I’m going surfing this afternoon. The waves are perfect.
My cousin lives in Germany. I live in Taiwan.
The prize was a trip overseas. To be honest, I never thought I would win.

This trick is a good way to remember the rule for joining sentences together with a semicolon. All you need is a full sentence on both sides.

2. Adverbial Conjunctions

If you join two full sentences together with a conjunctive adverb (e.g., “however” or “therefore”), then a semicolon is needed before the conjunction:

My car was stolen; consequently, I have to take the subway to work.
I enjoy my job; however, the work hours are terrible.
My biggest fear is the sea; nevertheless, I’m learning to scuba dive.

In sentences like these, a comma is too weak to join them together—you need to use a semicolon. And as you can see, we’re still obeying the main rule: a full sentence is being used on both sides.

Here is a list of the common conjunctive adverbs that are used in this pattern:

therefore
finally
however
indeed
then
hence
consequently
besides

thus
other
thus
otherwise
accordingly
meanwhile
nevertheless
similarly

3. Semicolons in Lists

There is one situation where semicolons can be used without needing a full sentence on both sides. This is when you write a list that has more than one comma per item. In cases like these, you should separate the different items in the list with semicolons:

I visited three countries last year: Egypt, for the pyramids; Italy, for the culture; and Thailand, for the beaches.

This album has photos of my parents, James and Ann; my neighbors, the Ambers; and my best friend, Max.

By separating each item with a semicolon, the list is clear and easy to read. For instance, in the second example above, we can see that James and Ann are the speaker’s parents, the Ambers are his neighbors, and Max is his best friend.

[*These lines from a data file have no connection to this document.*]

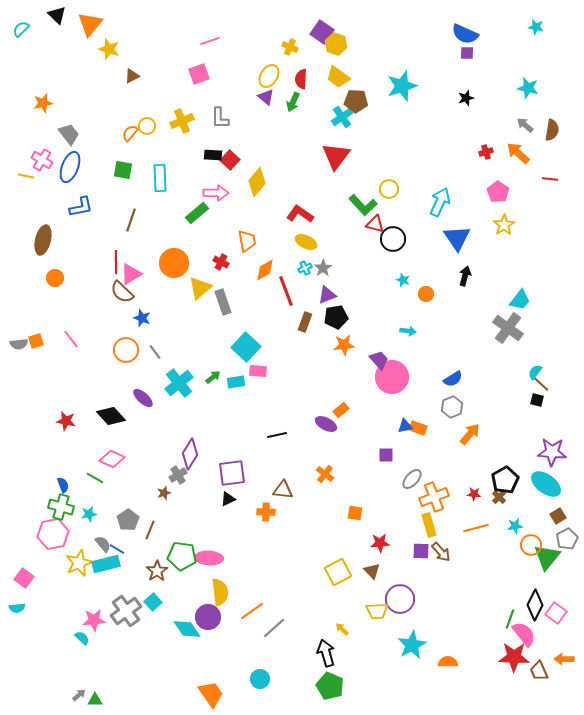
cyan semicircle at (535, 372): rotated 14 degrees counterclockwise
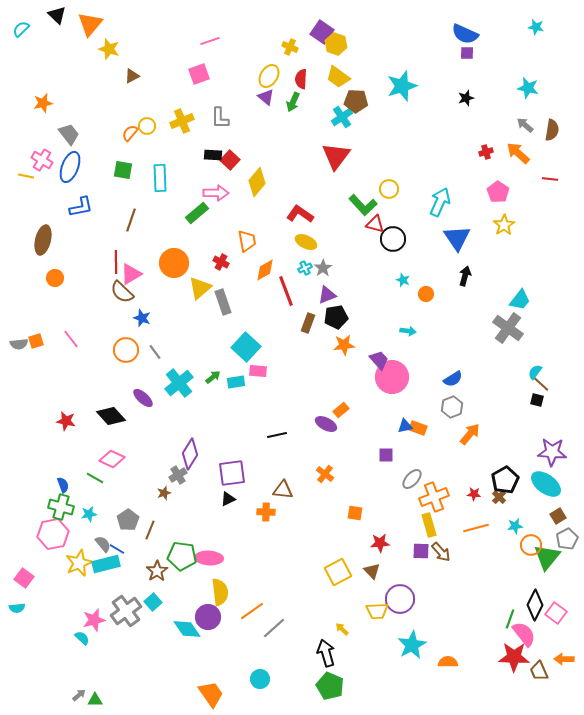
brown rectangle at (305, 322): moved 3 px right, 1 px down
pink star at (94, 620): rotated 10 degrees counterclockwise
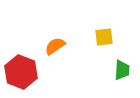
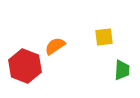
red hexagon: moved 4 px right, 6 px up
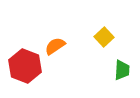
yellow square: rotated 36 degrees counterclockwise
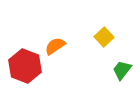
green trapezoid: rotated 145 degrees counterclockwise
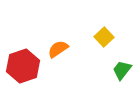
orange semicircle: moved 3 px right, 3 px down
red hexagon: moved 2 px left; rotated 20 degrees clockwise
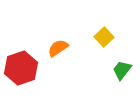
orange semicircle: moved 1 px up
red hexagon: moved 2 px left, 2 px down
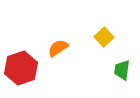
green trapezoid: rotated 30 degrees counterclockwise
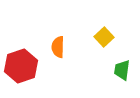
orange semicircle: moved 1 px up; rotated 55 degrees counterclockwise
red hexagon: moved 2 px up
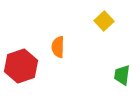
yellow square: moved 16 px up
green trapezoid: moved 5 px down
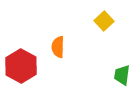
red hexagon: rotated 12 degrees counterclockwise
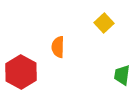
yellow square: moved 2 px down
red hexagon: moved 6 px down
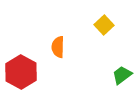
yellow square: moved 2 px down
green trapezoid: rotated 45 degrees clockwise
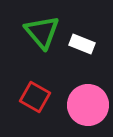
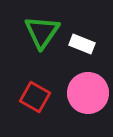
green triangle: rotated 15 degrees clockwise
pink circle: moved 12 px up
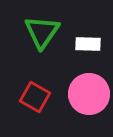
white rectangle: moved 6 px right; rotated 20 degrees counterclockwise
pink circle: moved 1 px right, 1 px down
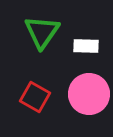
white rectangle: moved 2 px left, 2 px down
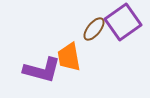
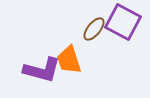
purple square: rotated 27 degrees counterclockwise
orange trapezoid: moved 3 px down; rotated 8 degrees counterclockwise
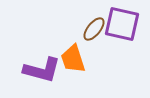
purple square: moved 1 px left, 2 px down; rotated 15 degrees counterclockwise
orange trapezoid: moved 4 px right, 1 px up
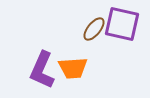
orange trapezoid: moved 9 px down; rotated 76 degrees counterclockwise
purple L-shape: rotated 99 degrees clockwise
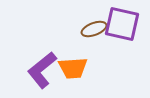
brown ellipse: rotated 30 degrees clockwise
purple L-shape: rotated 27 degrees clockwise
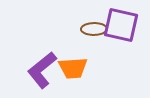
purple square: moved 1 px left, 1 px down
brown ellipse: rotated 20 degrees clockwise
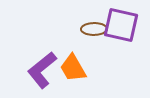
orange trapezoid: rotated 64 degrees clockwise
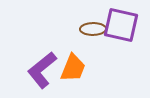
brown ellipse: moved 1 px left
orange trapezoid: rotated 128 degrees counterclockwise
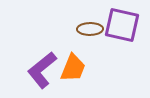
purple square: moved 1 px right
brown ellipse: moved 3 px left
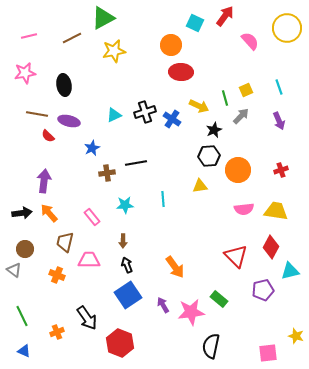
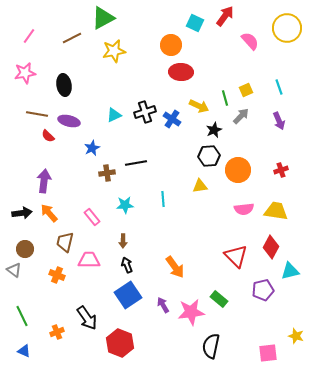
pink line at (29, 36): rotated 42 degrees counterclockwise
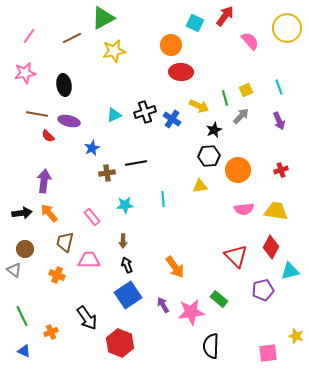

Look how confusing the sentence would be if we only used commas the whole way through:

* This album has photos of my parents, James and Ann, my neighbors, the Ambers, and my best friend, Max.

Now it seems like James and Ann are a separate item from the speaker’s parents, and the Ambers look like a separate item from his neighbors. This makes a mess of the whole list. To avoid the confusion, don’t forget your semicolons.